Soy, 5258, boulevard Saint-Laurent. Si nous devions choisir un resto chinois en ville, il serait hors du Quartier chinois et ce serait celui-ci où la cuisine dépasse les frontières classiques d'une Chine renfermée sur elle-même. Ici, cuisine rime avec diversité, ouverture, raffinement et surprise.

5- Petite Italie



Depuis qu'on a réaménagé le parc de la Petite Italie au coin de la rue Saint-Zotique et installé une « arche » de granit, le quartier rêve de redevenir un quartier fortement identifié à l'histoire de l'immigration italienne. Aussi, depuis une vingtaine d'années, les commerces se rapprochent de l'Italie contemporaine. Fringues, bars, cafés, salons de coiffure, souliers, spécialistes de survêtements de sports - surtout de soccer ou de Ferrari - quelques grandes épiceries et glaciers, la Petite Italie jouit d'une renaissance qu'elle doit au dynamisme de sa population.

RESTO MODÈLE : Café International, 6714, boulevard Saint-Laurent. Ce Café remodelé à la manière romaine ou florentine, avec marbre, télé plasma, menus de pastas et de pizzas et des shakerettis - ces cafés glacés qui vous pétrifient la langue en même temps qu'ils vous fouettent les sens - a tout d'un vrai caffè. Pour l'apéro, le lunch, la soirée de foot ou le brunch familial. Un endroit qu'on adore.

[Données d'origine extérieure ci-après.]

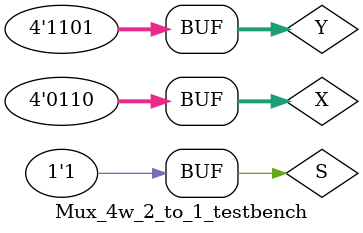
<source format=sv>

module Mux_4w_2_to_1(input [3:0]X,Y,input S, output [3:0]m);

   assign m = S ? X : Y;

endmodule

//	This was my first testbench that I ever wrote. Due to the total number of 
//	possible inputs 2^9 we were asked to pick some values of both. I generated
//	these inputs randomly in C with a for loop.
//
//	For these random values the 4 output appears to be correct.

module Mux_4w_2_to_1_testbench();

	reg [3:0]X;
	reg [3:0]Y;
	reg S;
	wire [3:0]m;
	
	Mux_4w_2_to_1 DUT(X,Y,S,m);
   initial begin
		X[0] = 0;X[1] = 0;X[2] = 1;X[3] = 0;Y[0] = 1;Y[1] = 0;Y[2] = 1;Y[3] =1;S =1;#10;
		X[0] = 0;X[1] = 0;X[2] = 1;X[3] = 1;Y[0] = 0;Y[1] = 0;Y[2] = 0;Y[3] =1;S =0;#10;
		X[0] = 0;X[1] = 1;X[2] = 0;X[3] = 0;Y[0] = 0;Y[1] = 1;Y[2] = 0;Y[3] =0;S =1;#10;
		X[0] = 0;X[1] = 1;X[2] = 0;X[3] = 0;Y[0] = 0;Y[1] = 1;Y[2] = 1;Y[3] =0;S =0;#10;
		X[0] = 0;X[1] = 1;X[2] = 1;X[3] = 0;Y[0] = 0;Y[1] = 0;Y[2] = 0;Y[3] =1;S =0;#10;
		X[0] = 0;X[1] = 1;X[2] = 1;X[3] = 0;Y[0] = 0;Y[1] = 1;Y[2] = 1;Y[3] =1;S =1;#10;
		X[0] = 0;X[1] = 1;X[2] = 1;X[3] = 0;Y[0] = 1;Y[1] = 0;Y[2] = 1;Y[3] =1;S =1;#10;
   end

	
endmodule
</source>
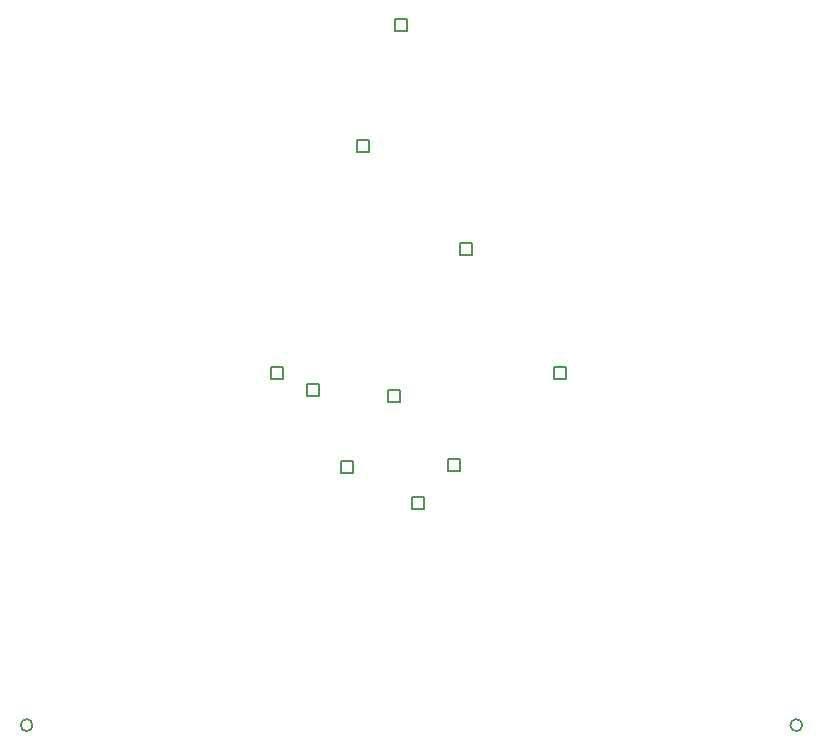
<source format=gbr>
%TF.GenerationSoftware,Altium Limited,Altium Designer,24.7.2 (38)*%
G04 Layer_Color=2752767*
%FSLAX43Y43*%
%MOMM*%
%TF.SameCoordinates,179ED5A7-1FD7-47B0-8EB6-D2B1FD869DB5*%
%TF.FilePolarity,Positive*%
%TF.FileFunction,Drawing*%
%TF.Part,Single*%
G01*
G75*
%TA.AperFunction,NonConductor*%
%ADD29C,0.169*%
%ADD31C,0.127*%
D29*
X70508Y5000D02*
G03*
X70508Y5000I-508J0D01*
G01*
X5339D02*
G03*
X5339Y5000I-508J0D01*
G01*
D31*
X41489Y44833D02*
Y45849D01*
X42505D01*
Y44833D01*
X41489D01*
X36059Y63783D02*
Y64799D01*
X37075D01*
Y63783D01*
X36059D01*
X35443Y32333D02*
Y33349D01*
X36458D01*
Y32333D01*
X35443D01*
X31489Y26333D02*
Y27349D01*
X32505D01*
Y26333D01*
X31489D01*
X37489Y23333D02*
Y24349D01*
X38505D01*
Y23333D01*
X37489D01*
X40489Y26541D02*
Y27557D01*
X41505D01*
Y26541D01*
X40489D01*
X49489Y34292D02*
Y35308D01*
X50505D01*
Y34292D01*
X49489D01*
X28547Y32838D02*
Y33854D01*
X29563D01*
Y32838D01*
X28547D01*
X25489Y34333D02*
Y35349D01*
X26505D01*
Y34333D01*
X25489D01*
X32816Y53545D02*
Y54561D01*
X33832D01*
Y53545D01*
X32816D01*
%TF.MD5,dc01f8bfb2097ad47280e7bbdd9c2a96*%
M02*

</source>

COMMERCE MODÈLE : La Guilde culinaire, 6381, boulevard Saint-Laurent. Une mention spéciale doit être accordée à ce tout nouveau (et rutilant) commerce installé quelques rues au sud de la Petite Italie. À la fois boutique d'objets de cuisine, librairie et atelier de cours haut de gamme, la Guilde comme elle s'est baptisée, a comme but d'initier les amateurs à une cuisine de haut niveau dans un local aménagé comme un laboratoire.